Nabugu - stock.adobe.com
Vast Data looks beyond storage to the data lakehouse
Vast Data, a storage software vendor, introduces a new data management platform that unites its software capabilities into a platform.
Vast Data doesn't just want to pool enterprise data but also plans to dredge for new data lakehouse capabilities.
Vast, a software vendor specializing in all-flash storage capabilities, is unveiling its new Vast Data Platform, which introduces data management features to ingest and analyze unstructured data for business intelligence, AI and more.
The Vast Data Platform uses general data management standards and connections, such as SQL databases with NAS and object storage, for an enterprise data lakehouse capability, according to Vast.
Enterprises continue to struggle to extract value out of the ever-growing reams of unstructured data, said Steve McDowell, analyst and founding partner of NAND Research. Bringing lakehouses and other organizing capabilities directly into the Vast storage environment could eliminate some technical and cost overhead.
"They're compressing and bringing all of the elements you need in the storage stack," McDowell said. "Nobody understands your data better than your storage."
From data storage to data management
The Vast Data Platform has always been a planned product, said Jeff Denworth, co-founder and chief marketing officer at Vast.
"We want to give [customers] the platform where you have the infrastructure that can create new information," Denworth said. "We think this, at its core, represents a massive consolidation [of technologies]."
The Vast Data Platform includes existing and newly rebranded software DataStore, for its storage capabilities, and DataSpace, the global storage namespace and associated system management capabilities.
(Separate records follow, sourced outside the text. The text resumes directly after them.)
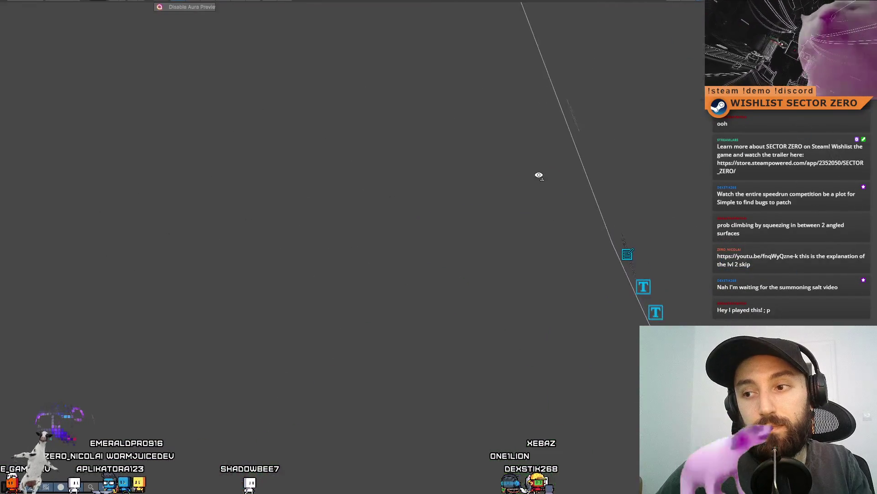
{"action": "left_click_drag", "start_coordinate": [540, 176], "coordinate": [525, 462]}
{"action": "mouse_move", "coordinate": [412, 43]}
{"action": "left_mouse_down"}
{"action": "mouse_move", "coordinate": [432, 14]}
{"action": "mouse_move", "coordinate": [391, 270]}
{"action": "mouse_move", "coordinate": [308, 353]}
{"action": "mouse_move", "coordinate": [21, 237]}
{"action": "mouse_move", "coordinate": [349, 388]}
{"action": "mouse_move", "coordinate": [364, 326]}
{"action": "mouse_move", "coordinate": [33, 362]}
{"action": "left_mouse_up"}
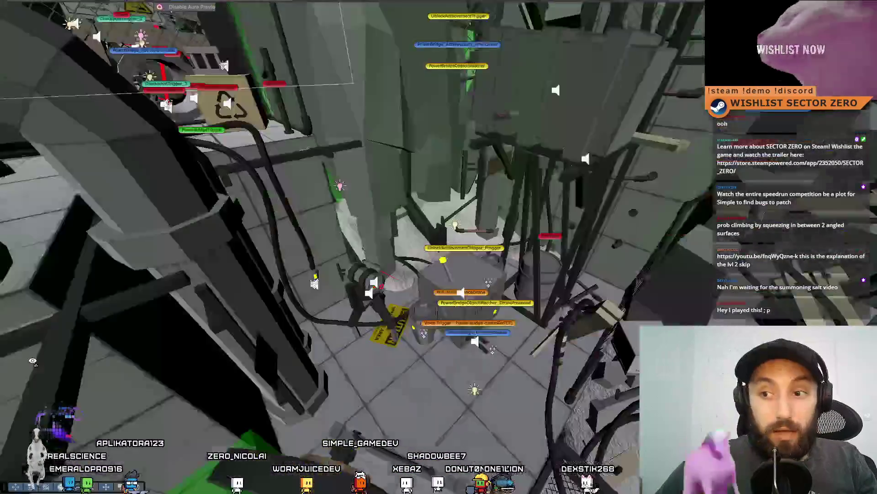
{"action": "left_click_drag", "start_coordinate": [490, 343], "coordinate": [629, 380]}
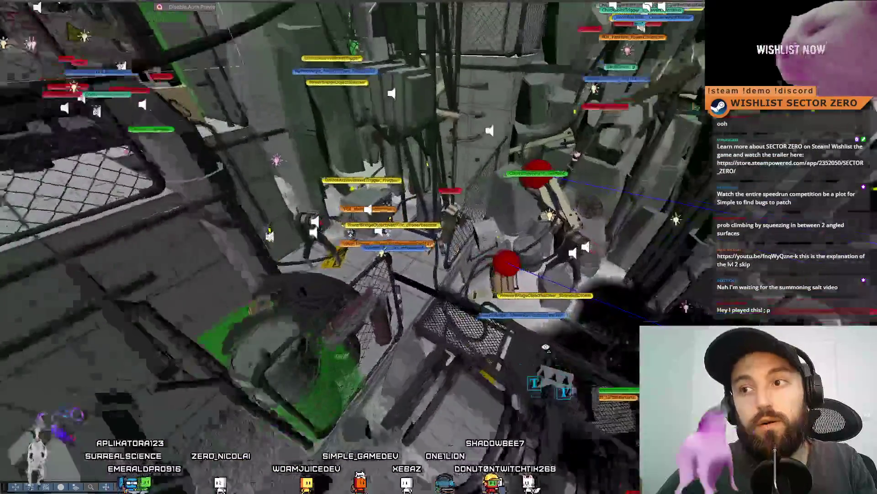
{"action": "left_click_drag", "start_coordinate": [545, 347], "coordinate": [460, 304]}
{"action": "mouse_move", "coordinate": [410, 263]}
{"action": "left_mouse_down"}
{"action": "mouse_move", "coordinate": [528, 235]}
{"action": "mouse_move", "coordinate": [809, 209]}
{"action": "mouse_move", "coordinate": [740, 236]}
{"action": "left_mouse_up"}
It also includes DataBase, the new data management capability.
The company also plans to add to the platform in 2024 with Vast DataEngine, which company executives said would act as "a global function engine that consolidates data centers and cloud regions into one global computational framework." This capability will add support for programming languages such as SQL and Python, and an event notification system designed to help customers build their own AI frameworks or large language models.
The consolidation of tech should lead to savings, according to Vast, which estimated Vast DataBase would cost $0.02 per gigabyte on NVMe drives compared to $0.17 per gigabyte for Google Bigtable on SSDs.
"It's just one scalable, transactional and analytical database management system ... that is integrated with your file and object storage system," Denworth said.
Vast DataBase will support Apache data importers Parquet, Spark and Trino alongside query interfaces such as Databricks, Presto, HPE Ezmeral and Vast's own REST API. Specific features will include remote edge caching, consistent global snapshots, multi-tenancy and other enterprise mandated features.
The service will be sold as part of the on-premises hardware packages offered by Vast and through cloud hyperscalers AWS, Microsoft Azure and Google Cloud Platform.
Costs all float down here
McDowell expects storage vendors will continue to add lakehouse, warehouse or other advanced data management capabilities to their hardware and software in the future, especially as the enterprise looks to draw more value from unstructured data.
Vast Data Platform has no managed service component, requiring an enterprise to build and sustain its own data lake, unlike offerings from Snowflake or Databricks, according to McDowell.
Other storage vendors will add data management components, McDowell said, including Dell Technologies, Weka and NetApp, but would need to build out their software development capabilities as well.
"There's not a lot of companies that have a sophisticated storage stack," he said. "I wouldn't be surprised if other [storage vendors] follow."
Vast's customers, which tend to have petabytes or exabytes of data, could take advantage of the new data lakehouse capabilities, said Marc Staimer, president and founder of Dragon Slayer Consulting.
Scott SinclairAnalyst, Enterprise Strategy Group
The challenge, though, will come from the expense both in terms of personnel and hardware costs of maintaining the growing lake. Today, many enterprises instead choose to offload these stresses onto the cloud through a SaaS, which can lead to slower performance but less operational overhead.
"The problem is you own the data lake [with Vast]," Staimer said, adding that the overhead only becomes more complex as the customer adds more features and data sources.
Transitioning into the data management might give Vast some differentiation in the storage market, according to Scott Sinclair, an analyst at TechTarget's Enterprise Strategy Group. But data management platforms is a mature market, leaving growth opportunities limited to just the standouts.
"They may be able to deliver the best mouse trap in this environment, but they're opening themselves up to new types of buyers and competitors," Sinclair said. "They can't be 20% better, they need to be two times better."
Tim McCarthy is a journalist from the Merrimack Valley of Massachusetts. He covers cloud and data storage news.